Toen de corona crisis begon, maakte die veel indruk. We staken de straat over om niet te dicht bij de ander te komen, we hielden afstand (maar echt), we elleboogden ons snel winkels door en we hamsterden grote voorraden wc papier. Want wat moesten we anders?
Het was zó nieuw (looprichting? hoezo?!) en we waren zó nerveus (snel, graaien!) dat ons netjes gedragen in de super niet goed lukte. De corporate stickers op de vloer zagen we over het hoofd en die regels golden zeker niet voor ons. (Ik hoef immers maar één dingetje te pakken.)
Onze Jumbo worstelde met haar klanten.
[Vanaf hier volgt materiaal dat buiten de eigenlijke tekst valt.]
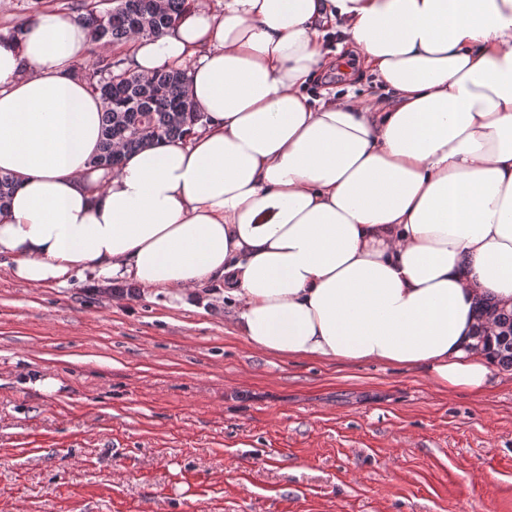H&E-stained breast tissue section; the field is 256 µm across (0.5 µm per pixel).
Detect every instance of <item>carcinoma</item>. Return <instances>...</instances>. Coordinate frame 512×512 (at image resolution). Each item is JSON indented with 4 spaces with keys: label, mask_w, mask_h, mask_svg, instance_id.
<instances>
[{
    "label": "carcinoma",
    "mask_w": 512,
    "mask_h": 512,
    "mask_svg": "<svg viewBox=\"0 0 512 512\" xmlns=\"http://www.w3.org/2000/svg\"><path fill=\"white\" fill-rule=\"evenodd\" d=\"M195 0H62L60 11L88 29L91 62L82 77L103 103L101 146L92 167L117 168L126 154L171 141H188L203 126L204 113L186 94L185 69H161L142 78L112 48L132 36L154 37L176 25ZM476 314L494 327L476 333L477 345L495 344L496 363L512 368V309L488 300Z\"/></svg>",
    "instance_id": "obj_1"
}]
</instances>
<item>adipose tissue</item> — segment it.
<instances>
[{
	"label": "adipose tissue",
	"mask_w": 512,
	"mask_h": 512,
	"mask_svg": "<svg viewBox=\"0 0 512 512\" xmlns=\"http://www.w3.org/2000/svg\"><path fill=\"white\" fill-rule=\"evenodd\" d=\"M338 33L390 93L305 92ZM79 23L0 39V255L19 287L87 272L174 297L223 285L257 353L419 367L483 393L475 302L512 308V0H197L132 37L133 72L188 68L191 140L94 169L103 104Z\"/></svg>",
	"instance_id": "1"
}]
</instances>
En van het hoofdkantoor kwam de oplossing blijkbaar niet.
En op een dag was het genoeg
NIET inlopen. Eén richtingsverkeer! One way only! Don’t enter here! Kruizen van plakband. Een bord, bepaald niet in huisstijl.
En de mensen liepen om.
Niemand glipte er langs.
Het was of we een standje hadden gekregen.
Want deze monumentale ingreep was geen anonieme corporate uiting die je kunt negeren. De rondjes op de i, het zachte meisjeshandschrift, het zelf geprinte bordje… Dit was het werk van iemand.
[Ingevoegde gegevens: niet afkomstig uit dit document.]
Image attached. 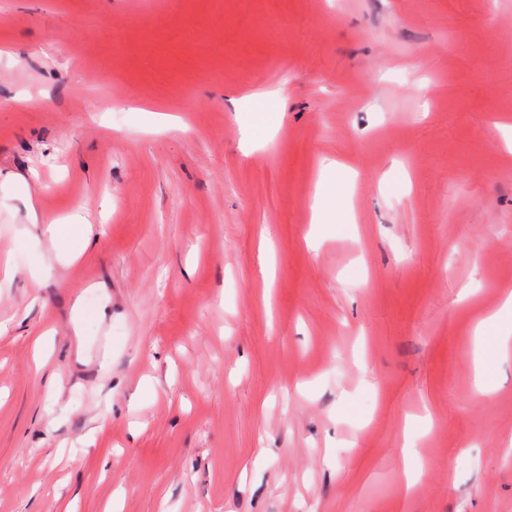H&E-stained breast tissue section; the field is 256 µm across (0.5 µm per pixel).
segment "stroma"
<instances>
[{
    "label": "stroma",
    "instance_id": "1",
    "mask_svg": "<svg viewBox=\"0 0 512 512\" xmlns=\"http://www.w3.org/2000/svg\"><path fill=\"white\" fill-rule=\"evenodd\" d=\"M510 292L512 0H0V512H512ZM341 168L335 162L322 167L312 206L313 224L319 225V220L336 221L342 215L346 202L345 186L352 179V170L346 166ZM336 173L342 175V181L336 179Z\"/></svg>",
    "mask_w": 512,
    "mask_h": 512
}]
</instances>
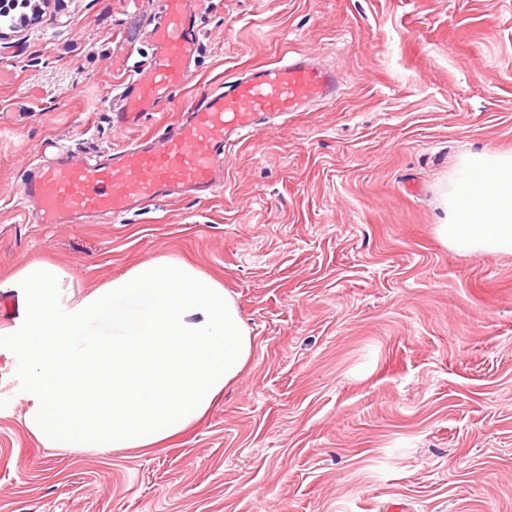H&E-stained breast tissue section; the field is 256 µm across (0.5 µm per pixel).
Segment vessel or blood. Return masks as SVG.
<instances>
[{"label":"vessel or blood","instance_id":"obj_1","mask_svg":"<svg viewBox=\"0 0 512 512\" xmlns=\"http://www.w3.org/2000/svg\"><path fill=\"white\" fill-rule=\"evenodd\" d=\"M148 36L152 60L137 67L117 94L114 123L140 125L146 115L171 105L199 46L195 0H159ZM341 77L335 69L297 54L253 68L194 99L180 119L110 156L72 160L62 156L31 169L20 192L34 207L35 224L119 218L163 198L206 197L220 186L224 154L260 117L303 111L333 102Z\"/></svg>","mask_w":512,"mask_h":512}]
</instances>
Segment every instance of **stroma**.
<instances>
[{
    "label": "stroma",
    "instance_id": "stroma-1",
    "mask_svg": "<svg viewBox=\"0 0 512 512\" xmlns=\"http://www.w3.org/2000/svg\"><path fill=\"white\" fill-rule=\"evenodd\" d=\"M157 0H48L0 24V325L33 260L87 293L161 256L221 282L254 348L207 415L162 447H43L29 378L0 349V512H512V255L436 228L465 155L512 154V0H198L186 83L141 126L114 95L148 63ZM294 53L334 103L261 118L197 199L34 224L25 173L104 156L201 92Z\"/></svg>",
    "mask_w": 512,
    "mask_h": 512
}]
</instances>
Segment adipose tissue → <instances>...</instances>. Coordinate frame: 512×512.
Returning a JSON list of instances; mask_svg holds the SVG:
<instances>
[{
	"instance_id": "adipose-tissue-1",
	"label": "adipose tissue",
	"mask_w": 512,
	"mask_h": 512,
	"mask_svg": "<svg viewBox=\"0 0 512 512\" xmlns=\"http://www.w3.org/2000/svg\"><path fill=\"white\" fill-rule=\"evenodd\" d=\"M441 241L462 255L512 254V155H467L441 196ZM68 274L26 263L21 322L0 348L27 370L24 424L47 448H155L199 422L247 365L253 338L223 286L169 257L139 263L73 302Z\"/></svg>"
}]
</instances>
Eén van de jonge werknemers die we elke dag zien. Een persoonlijke oproep om alsjeblieft ons best te doen. Voor haar, de harde werker die nooit thuiswerkt, waarvan we geen afstand hielden, en die geen voorrang kreeg op een vaccinatie.
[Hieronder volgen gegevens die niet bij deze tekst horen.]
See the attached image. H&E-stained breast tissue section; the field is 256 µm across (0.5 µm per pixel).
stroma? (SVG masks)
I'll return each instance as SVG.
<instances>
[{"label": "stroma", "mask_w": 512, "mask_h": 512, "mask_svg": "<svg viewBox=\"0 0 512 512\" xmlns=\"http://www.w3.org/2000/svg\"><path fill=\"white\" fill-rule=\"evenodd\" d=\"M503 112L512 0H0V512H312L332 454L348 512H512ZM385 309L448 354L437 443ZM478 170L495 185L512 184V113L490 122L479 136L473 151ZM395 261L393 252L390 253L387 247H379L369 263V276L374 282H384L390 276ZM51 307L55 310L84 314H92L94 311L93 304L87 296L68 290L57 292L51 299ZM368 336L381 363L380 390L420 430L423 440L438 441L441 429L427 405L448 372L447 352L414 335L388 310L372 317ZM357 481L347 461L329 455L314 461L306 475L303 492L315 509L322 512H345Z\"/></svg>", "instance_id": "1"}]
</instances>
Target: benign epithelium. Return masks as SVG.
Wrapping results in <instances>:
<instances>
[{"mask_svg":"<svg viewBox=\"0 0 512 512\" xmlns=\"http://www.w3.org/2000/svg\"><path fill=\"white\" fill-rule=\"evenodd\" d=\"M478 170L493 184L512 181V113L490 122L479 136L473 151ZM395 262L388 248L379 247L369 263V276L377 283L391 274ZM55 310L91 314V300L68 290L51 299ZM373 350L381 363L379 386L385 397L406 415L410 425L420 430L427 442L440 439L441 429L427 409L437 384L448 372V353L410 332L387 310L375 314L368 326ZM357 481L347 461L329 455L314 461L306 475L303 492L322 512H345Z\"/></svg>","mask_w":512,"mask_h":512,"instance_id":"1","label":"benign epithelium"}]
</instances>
Een oproep van haar aan ons.
Aan wat zij deed is geen post-it te pas gekomen. Geen sessie in een glazen hok. Geen briefing en debrief. Geen strategisch lulverhaal van iemand die blabla-director heet. In tegendeel: wat zij deed is echt en effectief. Gewoon een probleem en een oplossing. En dat maakt haar de beste ontwerper van de wereld.